Saved data entries:
....................

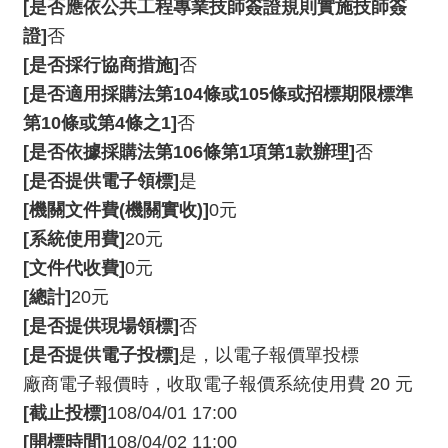
[是否應依公共工程專業技師簽證規則實施技師簽
資
證]
否
料
[是否採行協商措施]
否
開
放
[是否適用採購法第104條或105條或招標期限標準
宣
第10條或第4條之1]
否
告
[是否依據採購法第106條第1項第1款辦理]
否
[是否提供電子領標]
是
版
權
[機關文件費(機關實收)]
0元
宣
[系統使用費]
20元
告
[文件代收費]
0元
雙
[總計]
20元
語
[是否提供現場領標]
否
詞
[是否提供電子投標]
是，以電子報價單投標
彙
廠商電子報價時，收取電子報價系統使用費 20 元
聯
[截止投標]
108/04/01 17:00
絡
[開標時間]
108/04/02 11:00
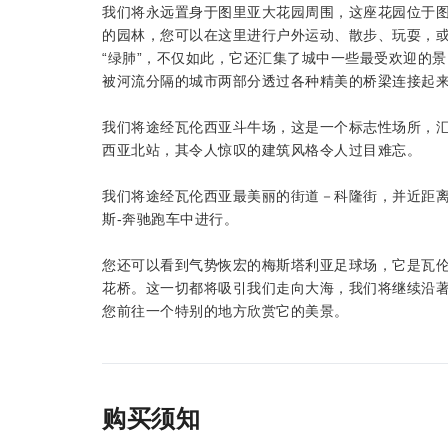
我们将永远置身于图里亚大花园周围，这座花园位于
的园林，您可以在这里进行户外运动、散步、玩耍，
“绿肺”，不仅如此，它还汇集了城中一些最受欢迎的
被河流分隔的城市两部分透过各种精美的桥梁连接起来
我们将途经瓦伦西亚斗牛场，这是一个标志性场所，
西亚北站，其令人惊叹的建筑风格令人过目难忘。
我们将途经瓦伦西亚最美丽的街道－科隆街，并近距
斯-奔驰跑车中进行。
您还可以看到气势恢宏的梅斯塔利亚足球场，它是瓦
花桥。这一切都将吸引我们走向大海，我们将继续沿
您前往一个特别的地方欣赏它的美景。
购买须知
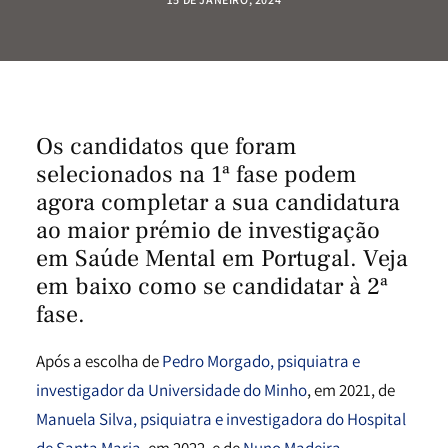
Os candidatos que foram
selecionados na 1ª fase podem
agora completar a sua candidatura
ao maior prémio de investigação
em Saúde Mental em Portugal. Veja
em baixo como se candidatar à 2ª
fase.
Após a escolha de
Pedro Morgado, psiquiatra e
investigador da Universidade do Minho
, em 2021, de
Manuela Silva, psiquiatra e investigadora do Hospital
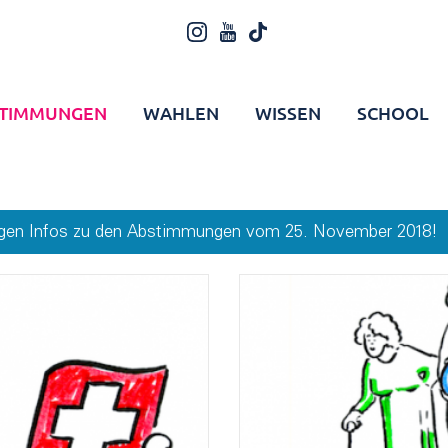
TIMMUNGEN
WAHLEN
WISSEN
SCHOOL
htigen Infos zu den Abstimmungen vom 25. November 2018!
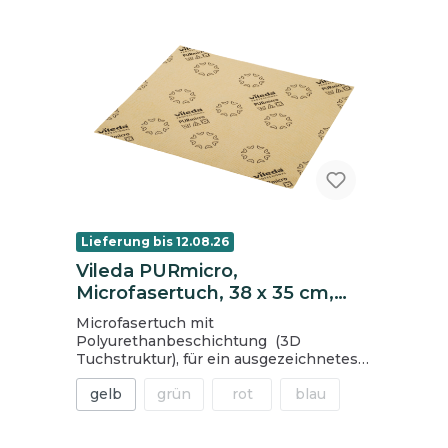
Lieferung bis 12.08.26
Vileda PURmicro,
Microfasertuch, 38 x 35 cm,
gelb (Raumprofi)
Microfasertuch mit
Polyurethanbeschichtung (3D
Tuchstruktur), für ein ausgezeichnetes
Reinigungsergebnis, insbesondere für
gelb
grün
rot
blau
die Reinigung von Oberflächen, wie Glas
oder Edelstahl. zur Feucht- und
Nassreinigung streifenfreie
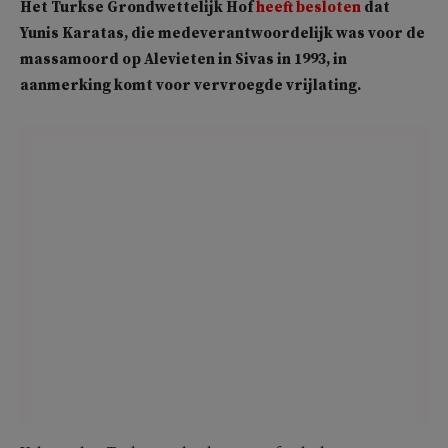
Het Turkse Grondwettelijk Hof
heeft besloten
dat
Yunis Karatas, die medeverantwoordelijk was voor de
massamoord op Alevieten in Sivas in 1993, in
aanmerking komt voor vervroegde vrijlating.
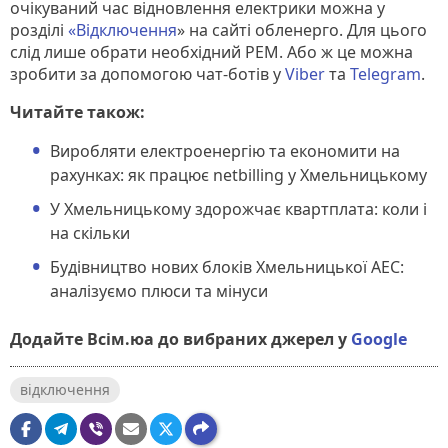
очікуваний час відновлення електрики можна у
розділі
«Відключення
» на сайті обленерго. Для цього
слід лише обрати необхідний РЕМ. Або ж це можна
зробити за допомогою чат-ботів у
Viber
та
Telegram
.
Читайте також:
Виробляти електроенергію та економити на
рахунках: як працює netbilling у Хмельницькому
У Хмельницькому здорожчає квартплата: коли і
на скільки
Будівництво нових блоків Хмельницької АЕС:
аналізуємо плюси та мінуси
Додайте Всім.юа до вибраних джерел у
Google
відключення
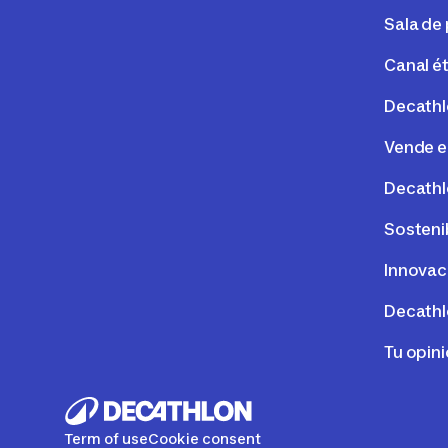
Sala de
Canal é
Decathl
Vende e
Decathl
Sosteni
Innovac
Decathl
Tu opin
Term of use
Cookie consent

....................

• EXERCISE OBJECTIVE
Retype all of the text lines from the data above without changing anything. Omit the pictures.

• RESULT BELOW
[是否應依公共工程專業技師簽證規則實施技師簽
資
證]
否
料
[是否採行協商措施]
否
開
放
[是否適用採購法第104條或105條或招標期限標準
宣
第10條或第4條之1]
否
告
[是否依據採購法第106條第1項第1款辦理]
否
[是否提供電子領標]
是
版
權
[機關文件費(機關實收)]
0元
宣
[系統使用費]
20元
告
[文件代收費]
0元
雙
[總計]
20元
語
[是否提供現場領標]
否
詞
[是否提供電子投標]
是，以電子報價單投標
彙
廠商電子報價時，收取電子報價系統使用費 20 元
聯
[截止投標]
108/04/01 17:00
絡
[開標時間]
108/04/02 11:00
我们将永远置身于图里亚大花园周围，这座花园位于
的园林，您可以在这里进行户外运动、散步、玩耍，
“绿肺”，不仅如此，它还汇集了城中一些最受欢迎的
被河流分隔的城市两部分透过各种精美的桥梁连接起来
我们将途经瓦伦西亚斗牛场，这是一个标志性场所，
西亚北站，其令人惊叹的建筑风格令人过目难忘。
我们将途经瓦伦西亚最美丽的街道－科隆街，并近距
斯-奔驰跑车中进行。
您还可以看到气势恢宏的梅斯塔利亚足球场，它是瓦
花桥。这一切都将吸引我们走向大海，我们将继续沿
您前往一个特别的地方欣赏它的美景。
购买须知
Os candidatos que foram
selecionados na 1ª fase podem
agora completar a sua candidatura
ao maior prémio de investigação
em Saúde Mental em Portugal. Veja
em baixo como se candidatar à 2ª
fase.
Após a escolha de
Pedro Morgado, psiquiatra e
investigador da Universidade do Minho
, em 2021, de
Manuela Silva, psiquiatra e investigadora do Hospital
TIMMUNGEN
WAHLEN
WISSEN
SCHOOL
htigen Infos zu den Abstimmungen vom 25. November 2018!
Lieferung bis 12.08.26
Vileda PURmicro,
Microfasertuch, 38 x 35 cm,
gelb (Raumprofi)
Microfasertuch mit
Polyurethanbeschichtung (3D
Tuchstruktur), für ein ausgezeichnetes
Reinigungsergebnis, insbesondere für
gelb
grün
rot
blau
die Reinigung von Oberflächen, wie Glas
oder Edelstahl. zur Feucht- und
Nassreinigung streifenfreie
Het Turkse Grondwettelijk Hof
heeft besloten
dat
Yunis Karatas, die medeverantwoordelijk was voor de
massamoord op Alevieten in Sivas in 1993, in
aanmerking komt voor vervroegde vrijlating.
очікуваний час відновлення електрики можна у
розділі
«Відключення
» на сайті обленерго. Для цього
слід лише обрати необхідний РЕМ. Або ж це можна
зробити за допомогою чат-ботів у
Viber
та
Telegram
.
Читайте також:
Виробляти електроенергію та економити на
рахунках: як працює netbilling у Хмельницькому
У Хмельницькому здорожчає квартплата: коли і
на скільки
Будівництво нових блоків Хмельницької АЕС:
аналізуємо плюси та мінуси
Додайте Всім.юа до вибраних джерел у
Google
відключення
Sala de
Canal é
Decathl
Vende e
Decathl
Sosteni
Innovac
Decathl
Tu opin
Term of use
Cookie consent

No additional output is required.